*Tasks and exercises:*
1. Reproduce the text on Lahore Cantonment word for word from "LCCHS (Lahore Cantt" to "19 September 2002.".
2. Summarize the text on Lahore Cantonment in two sentences.

*Provided text:*
Military


Lahore Cantonment

LCCHS (Lahore Cantt Cooperative Housing Society) was establish on 19 March 1975 with the Registrar Coop Punjab. The business of the Society was carried out through a Management Committee (MC) consisting of 11-15 members. During 1989, in the general meeting of the members a byelaw, authorizing serving army officers to cast vote through postal ballot for electing MC members and making policy decisions was passed. This did not suit to some members due to their vested interests. Therefore they challenged the decision in the High Court. In 1991 High Court suspected the MC and instructed all the power of MC to Commander Lahore Corps. In order to improve the efficiency of LCCHS, the Society was converted into Defence Housing Authority on 2 Jul 1999. first through a Provincial Ordinance and finally through Federal DHA Order of 19 September 2002.

The Chief Executive of Islamic Republic of Pakistan very kindly promulgated DHA Order No 26 on wed 19 Sep 2002 for the reconstitution of Defence Housing Authority Lahore. After promulgation of Chief Executive Order, DHA is entirely a changed organization. It now has reinforced powers and the jurisdiction to acquire land any where in the province of Punjab.

Lahore Cantt is located in the eastern part of Lahore city. It is an open place as compared to the rest of the Lahore city. Pakistan's Army has maintained its setup in Lahore by deploying two of its Divisions in Lahore Cantt, namely the 10th and 11th Divisions. The Headquarters of 4 Corps is also located there. The Allama Iqbal International Airport is also located in Lahore Cantt. As far as public places are concerned, the most famous among these is Fortress Stadium, which contains a big market and a park. There is a sub-cantt in Lahore Cantt, known as Mahfooz Shaheed Garrision. It is located near the Indian border at a distance of few kilometers. And it is probably the home of 10th Division of Pakistan Army.

*Saved entries:*
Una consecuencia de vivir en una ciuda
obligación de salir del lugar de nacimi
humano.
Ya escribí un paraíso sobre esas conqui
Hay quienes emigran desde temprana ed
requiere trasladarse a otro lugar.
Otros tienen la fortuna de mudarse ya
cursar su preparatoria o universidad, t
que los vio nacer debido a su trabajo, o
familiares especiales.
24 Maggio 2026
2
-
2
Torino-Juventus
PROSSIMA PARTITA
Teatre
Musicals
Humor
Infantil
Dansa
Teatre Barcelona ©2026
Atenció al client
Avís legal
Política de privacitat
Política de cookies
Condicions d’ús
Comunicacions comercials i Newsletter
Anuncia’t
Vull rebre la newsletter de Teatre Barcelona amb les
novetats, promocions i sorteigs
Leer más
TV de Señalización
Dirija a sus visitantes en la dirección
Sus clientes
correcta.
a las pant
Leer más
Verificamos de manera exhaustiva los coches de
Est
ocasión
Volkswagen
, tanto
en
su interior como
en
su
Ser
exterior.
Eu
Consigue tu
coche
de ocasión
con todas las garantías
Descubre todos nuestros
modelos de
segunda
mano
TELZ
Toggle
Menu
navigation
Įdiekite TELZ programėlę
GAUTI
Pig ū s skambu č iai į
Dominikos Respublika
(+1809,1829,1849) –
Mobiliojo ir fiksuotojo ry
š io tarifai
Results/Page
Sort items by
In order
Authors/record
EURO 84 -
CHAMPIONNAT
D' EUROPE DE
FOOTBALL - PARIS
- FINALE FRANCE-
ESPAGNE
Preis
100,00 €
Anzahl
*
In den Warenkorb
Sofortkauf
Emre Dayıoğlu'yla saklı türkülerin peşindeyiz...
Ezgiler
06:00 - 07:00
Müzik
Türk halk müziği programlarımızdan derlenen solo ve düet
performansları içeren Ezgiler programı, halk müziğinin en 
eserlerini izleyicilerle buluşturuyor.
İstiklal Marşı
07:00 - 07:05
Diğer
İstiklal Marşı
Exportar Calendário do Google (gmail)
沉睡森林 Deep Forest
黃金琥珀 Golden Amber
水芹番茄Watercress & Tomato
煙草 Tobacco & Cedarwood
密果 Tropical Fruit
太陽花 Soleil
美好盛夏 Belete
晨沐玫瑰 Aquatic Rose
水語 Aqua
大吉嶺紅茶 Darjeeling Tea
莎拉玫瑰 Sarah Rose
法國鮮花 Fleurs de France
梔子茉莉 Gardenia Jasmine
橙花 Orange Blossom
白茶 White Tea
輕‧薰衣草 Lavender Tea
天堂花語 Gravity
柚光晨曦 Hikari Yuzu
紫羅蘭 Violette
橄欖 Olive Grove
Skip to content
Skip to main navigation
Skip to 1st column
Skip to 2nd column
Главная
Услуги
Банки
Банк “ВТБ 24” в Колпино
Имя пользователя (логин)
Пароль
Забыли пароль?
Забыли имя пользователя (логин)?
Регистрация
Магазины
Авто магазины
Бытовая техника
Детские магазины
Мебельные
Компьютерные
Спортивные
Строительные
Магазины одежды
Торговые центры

...

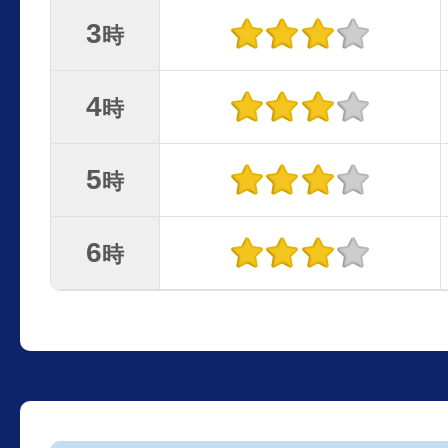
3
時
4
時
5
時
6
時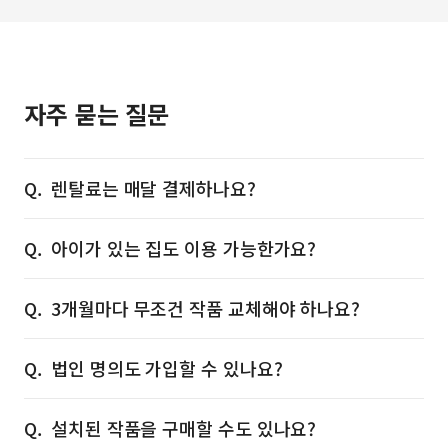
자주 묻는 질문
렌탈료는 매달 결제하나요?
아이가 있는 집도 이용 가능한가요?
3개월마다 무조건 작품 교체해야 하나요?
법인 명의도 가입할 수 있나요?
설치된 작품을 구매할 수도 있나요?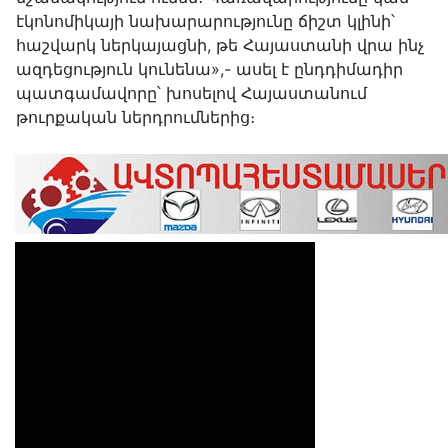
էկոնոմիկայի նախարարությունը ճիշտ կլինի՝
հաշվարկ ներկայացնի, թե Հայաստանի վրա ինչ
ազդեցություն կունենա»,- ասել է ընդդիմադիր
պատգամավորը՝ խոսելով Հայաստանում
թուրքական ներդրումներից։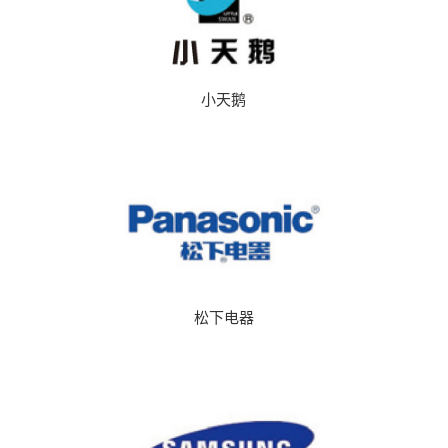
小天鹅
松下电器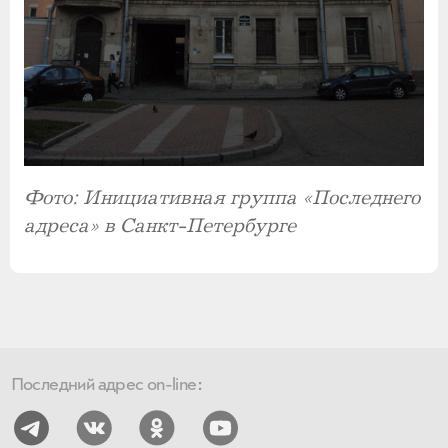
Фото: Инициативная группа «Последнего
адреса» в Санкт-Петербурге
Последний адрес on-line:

*Problem solutions:*
1.
LCCHS (Lahore Cantt Cooperative Housing Society) was establish on 19 March 1975 with the Registrar Coop Punjab. The business of the Society was carried out through a Management Committee (MC) consisting of 11-15 members. During 1989, in the general meeting of the members a byelaw, authorizing serving army officers to cast vote through postal ballot for electing MC members and making policy decisions was passed. This did not suit to some members due to their vested interests. Therefore they challenged the decision in the High Court. In 1991 High Court suspected the MC and instructed all the power of MC to Commander Lahore Corps. In order to improve the efficiency of LCCHS, the Society was converted into Defence Housing Authority on 2 Jul 1999. first through a Provincial Ordinance and finally through Federal DHA Order of 19 September 2002.

2. The Lahore Cantt Cooperative Housing Society, established on 19 March 1975, was converted into Defence Housing Authority on 2 Jul 1999, first through a Provincial Ordinance and finally through a Federal DHA Order of 19 September 2002, which gave it reinforced powers and jurisdiction to acquire land anywhere in Punjab. Lahore Cantt, in the eastern part of Lahore city, hosts the Pakistan Army's 10th and 11th Divisions, the Headquarters of 4 Corps, Allama Iqbal International Airport, and Fortress Stadium.